La parte Management e quella Sensor condividono grossomodo la stessa base di codice, per questo motivo sono afflitte delle stesse vulnerabilità. La superficie di attacco più esposta e invitante per gli attaccanti è l'interfaccia web. Un'altra superficie di attacco è costituita dal servizio DPI (horizon) che analizza il traffico di rete.

Come accennato, tutto ruota attorno al meccanismo di recupero della password, che è costituito da due entità principali: API Web Python (esterna) e API web Java (interna). I ricercatori hanno individuato una vulnerabilità TOCTOU (Time-of-Check-Time-of-Use) poiché non viene applicato alcun meccanismo di sincronizzazione. Questo apre una finestra di opportunità nel flusso, che consente di modificare i file tra la prima verifica (API Python) e la seconda verifica (API Java).

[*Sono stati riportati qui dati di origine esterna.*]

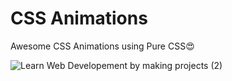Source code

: 
# CSS Animations

Awesome CSS Animations using Pure CSS😍

![Learn Web Developement by making projects (2)](https://user-images.githubusercontent.com/66505013/170861540-529d3053-793f-40f9-a9d7-5cfb485c316f.png)

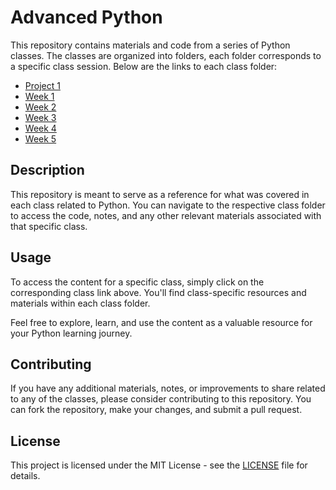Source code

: # Advanced Python  

This repository contains materials and code from a series of Python classes. The classes are organized into folders, each folder corresponds to a specific class session. Below are the links to each class folder:

- [Project 1](./Project%201)
- [Week 1](./Week%201)
- [Week 2](./Week%202)
- [Week 3](./Week%203)
- [Week 4](./Week%204)
- [Week 5](./Week%205)

## Description

This repository is meant to serve as a reference for what was covered in each class related to Python. You can navigate to the respective class folder to access the code, notes, and any other relevant materials associated with that specific class.

## Usage

To access the content for a specific class, simply click on the corresponding class link above. You'll find class-specific resources and materials within each class folder.

Feel free to explore, learn, and use the content as a valuable resource for your Python learning journey.

## Contributing

If you have any additional materials, notes, or improvements to share related to any of the classes, please consider contributing to this repository. You can fork the repository, make your changes, and submit a pull request.

## License

This project is licensed under the MIT License - see the [LICENSE](LICENSE) file for details.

In estrema sintesi, quello che può accadere è che l'API Python convalida i file sono firmati correttamente dai certificati di Azure. Se tali file vengono sostituiti da un attaccante con un certificato autofirmato che legittima il payload di un exploit, è possibile però che questo superi la verifica della firma da parte dell'API Java. Si attua così un l'attacco TOCTOU che consente di reimpostare e ricevere la password di un dato nome utente senza alcuna autenticazione.

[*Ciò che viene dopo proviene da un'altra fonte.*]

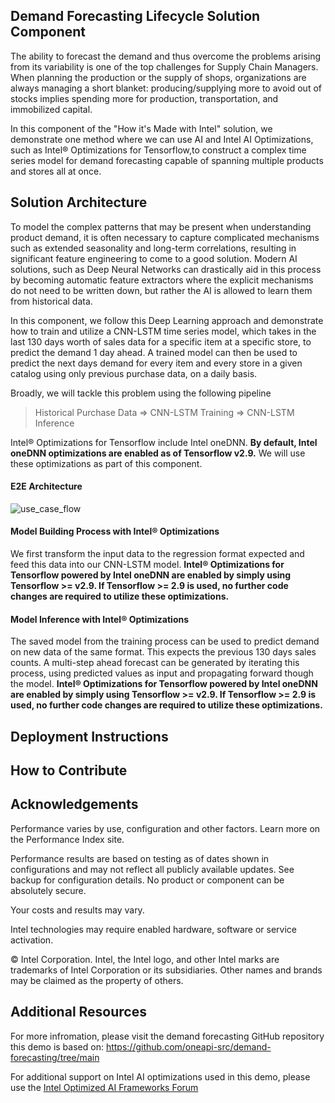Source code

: ## Demand Forecasting Lifecycle Solution Component
The ability to forecast the demand and thus overcome the problems arising from its variability is one of the top challenges for Supply Chain Managers. When planning the production or the supply of shops, organizations are always managing a short blanket: producing/supplying more to avoid out of stocks implies spending more for production, transportation, and immobilized capital.

In this component of the "How it's Made with Intel" solution, we demonstrate one method where we can use AI and Intel AI Optimizations, such as Intel® Optimizations for Tensorflow,to construct a complex time series model for demand forecasting capable of spanning multiple products and stores all at once.

## Solution Architecture
To model the complex patterns that may be present when understanding product demand, it is often necessary to capture complicated mechanisms such as extended seasonality and long-term correlations, resulting in significant feature engineering to come to a good solution.  Modern AI solutions, such as Deep Neural Networks can drastically aid in this process by becoming automatic feature extractors where the explicit mechanisms do not need to be written down, but rather the AI is allowed to learn them from historical data.  

In this component, we follow this Deep Learning approach and demonstrate how to train and utilize a CNN-LSTM time series model, which takes in the last 130 days worth of sales data for a specific item at a specific store, to predict the demand 1 day ahead.  A trained model can then be used to predict the next days demand for every item and every store in a given catalog using only previous purchase data, on a daily basis. 

Broadly, we will tackle this problem using the following pipeline

> Historical Purchase Data => CNN-LSTM Training => CNN-LSTM Inference

Intel® Optimizations for Tensorflow include Intel oneDNN.  **By default, Intel oneDNN optimizations are enabled as of Tensorflow v2.9.** We will use these optimizations as part of this component.

#### E2E Architecture

![use_case_flow](demand_forecasting_demo_diagram.png)

#### Model Building Process with Intel® Optimizations

We first transform the input data to the regression format expected and feed this data into our CNN-LSTM model. **Intel® Optimizations for Tensorflow powered by Intel oneDNN are enabled by simply using Tensorflow >= v2.9. If Tensorflow >= 2.9 is used, no further code changes are required to utilize these optimizations.**

#### Model Inference with Intel® Optimizations

The saved model from the training process can be used to predict demand on new data of the same format.  This expects the previous 130 days sales counts. A multi-step ahead forecast can be generated by iterating this process, using predicted values as input and propagating forward though the model. **Intel® Optimizations for Tensorflow powered by Intel oneDNN are enabled by simply using Tensorflow >= v2.9. If Tensorflow >= 2.9 is used, no further code changes are required to utilize these optimizations.**

## Deployment Instructions

## How to Contribute

## Acknowledgements
Performance varies by use, configuration and other factors. Learn more on the Performance Index site.

Performance results are based on testing as of dates shown in configurations and may not reflect all publicly available updates. See backup for configuration details. No product or component can be absolutely secure.

Your costs and results may vary.

Intel technologies may require enabled hardware, software or service activation.

© Intel Corporation. Intel, the Intel logo, and other Intel marks are trademarks of Intel Corporation or its subsidiaries. Other names and brands may be claimed as the property of others.

## Additional Resources

For more infromation, please visit the demand forecasting GitHub repository this demo is based on: https://github.com/oneapi-src/demand-forecasting/tree/main

For additional support on Intel AI optimizations used in this demo, please use the [Intel Optimized AI Frameworks Forum](https://community.intel.com/t5/Intel-Optimized-AI-Frameworks/bd-p/optimized-ai-frameworks)
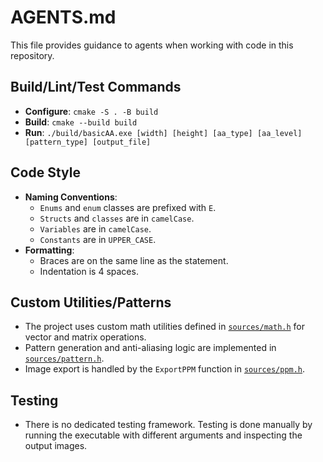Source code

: # AGENTS.md

This file provides guidance to agents when working with code in this repository.

## Build/Lint/Test Commands

*   **Configure**: `cmake -S . -B build`
*   **Build**: `cmake --build build`
*   **Run**: `./build/basicAA.exe [width] [height] [aa_type] [aa_level] [pattern_type] [output_file]`

## Code Style

*   **Naming Conventions**:
    *   `Enums` and `enum` classes are prefixed with `E`.
    *   `Structs` and `classes` are in `camelCase`.
    *   `Variables` are in `camelCase`.
    *   `Constants` are in `UPPER_CASE`.
*   **Formatting**:
    *   Braces are on the same line as the statement.
    *   Indentation is 4 spaces.

## Custom Utilities/Patterns

*   The project uses custom math utilities defined in [`sources/math.h`](sources/math.h:1) for vector and matrix operations.
*   Pattern generation and anti-aliasing logic are implemented in [`sources/pattern.h`](sources/pattern.h:1).
*   Image export is handled by the `ExportPPM` function in [`sources/ppm.h`](sources/ppm.h:1).

## Testing

*   There is no dedicated testing framework. Testing is done manually by running the executable with different arguments and inspecting the output images.
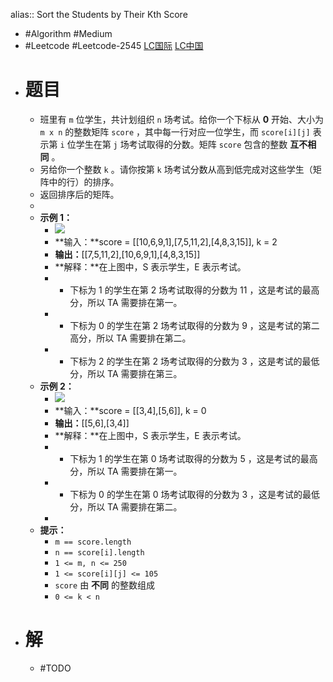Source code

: alias:: Sort the Students by Their Kth Score

- #Algorithm #Medium
- #Leetcode #Leetcode-2545 [LC国际](https://leetcode.com/problems/sort-the-students-by-their-kth-score/) [LC中国](https://leetcode.cn/problems/sort-the-students-by-their-kth-score/)
- # 题目
	- 班里有 `m` 位学生，共计划组织 `n` 场考试。给你一个下标从 **0** 开始、大小为 `m x n` 的整数矩阵 `score` ，其中每一行对应一位学生，而 `score[i][j]` 表示第 `i` 位学生在第 `j` 场考试取得的分数。矩阵 `score` 包含的整数 **互不相同** 。
	- 另给你一个整数 `k` 。请你按第 `k` 场考试分数从高到低完成对这些学生（矩阵中的行）的排序。
	- 返回排序后的矩阵。
	-
	- **示例 1：**
		- ![](https://assets.leetcode.com/uploads/2022/11/30/example1.png)
		- **输入：**score = [[10,6,9,1],[7,5,11,2],[4,8,3,15]], k = 2
		- **输出：**[[7,5,11,2],[10,6,9,1],[4,8,3,15]]
		- **解释：**在上图中，S 表示学生，E 表示考试。
		- - 下标为 1 的学生在第 2 场考试取得的分数为 11 ，这是考试的最高分，所以 TA 需要排在第一。
		- - 下标为 0 的学生在第 2 场考试取得的分数为 9 ，这是考试的第二高分，所以 TA 需要排在第二。
		- - 下标为 2 的学生在第 2 场考试取得的分数为 3 ，这是考试的最低分，所以 TA 需要排在第三。
	- **示例 2：**
		- ![](https://assets.leetcode.com/uploads/2022/11/30/example2.png)
		- **输入：**score = [[3,4],[5,6]], k = 0
		- **输出：**[[5,6],[3,4]]
		- **解释：**在上图中，S 表示学生，E 表示考试。
		- - 下标为 1 的学生在第 0 场考试取得的分数为 5 ，这是考试的最高分，所以 TA 需要排在第一。
		- - 下标为 0 的学生在第 0 场考试取得的分数为 3 ，这是考试的最低分，所以 TA 需要排在第二。
		-
	- **提示：**
		- `m == score.length`
		- `n == score[i].length`
		- `1 <= m, n <= 250`
		- `1 <= score[i][j] <= 105`
		- `score` 由 **不同** 的整数组成
		- `0 <= k < n`
- # 解
	- #TODO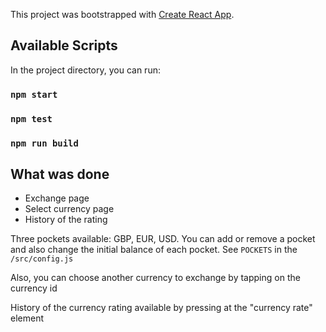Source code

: This project was bootstrapped with [Create React App](https://github.com/facebook/create-react-app).

## Available Scripts

In the project directory, you can run:

### `npm start`
### `npm test`
### `npm run build`

## What was done
* Exchange page
* Select currency page
* History of the rating

Three pockets available: GBP, EUR, USD.
You can add or remove a pocket and also change the initial balance of each pocket. 
See `POCKETS` in the `/src/config.js`

Also, you can choose another currency to exchange by tapping on the currency id

History of the currency rating available by pressing at the "currency rate" element

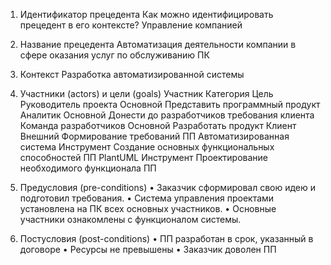 1.	Идентификатор прецедента
Как можно идентифицировать прецедент в его контексте?
Управление компанией
2.	Название прецедента
Автоматизация деятельности компании в сфере оказания услуг по обслуживанию ПК 
3.	Контекст 
Разработка автоматизированной системы
4.	Участники (actors) и цели (goals)
Участник	Категория	Цель
Руководитель проекта	Основной	Представить программный продукт
Аналитик	Основной	Донести до разработчиков требования клиента
Команда разработчиков	Основной	Разработать продукт
Клиент	Внешний	Формирование требований ПП
Автоматизированная система	Инструмент	Создание основных функциональных способностей ПП
PlantUML	Инструмент	Проектирование необходимого функционала ПП

5.	Предусловия (pre-conditions)
•	Заказчик сформировал свою идею и подготовил требования.
•	Система управления проектами установлена на ПК всех основных участников.
•	Основные участники ознакомлены с функционалом системы.
   6. Постусловия (post-conditions)
•	ПП разработан в срок, указанный в договоре 
•	Ресурсы не превышены
•	Заказчик доволен ПП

L'attaccante ha quindi ottenuto una password funzionante per un utente privilegiato. Con queste credenziali, tramite la pagina di login dell'interfaccia web, il falso utente può accedere al server SSH (dato che le stesse credenziali dell'interfaccia web di Management sono utilizzate anche come credenziali di accesso per il server SSH), ed eseguire codice come root.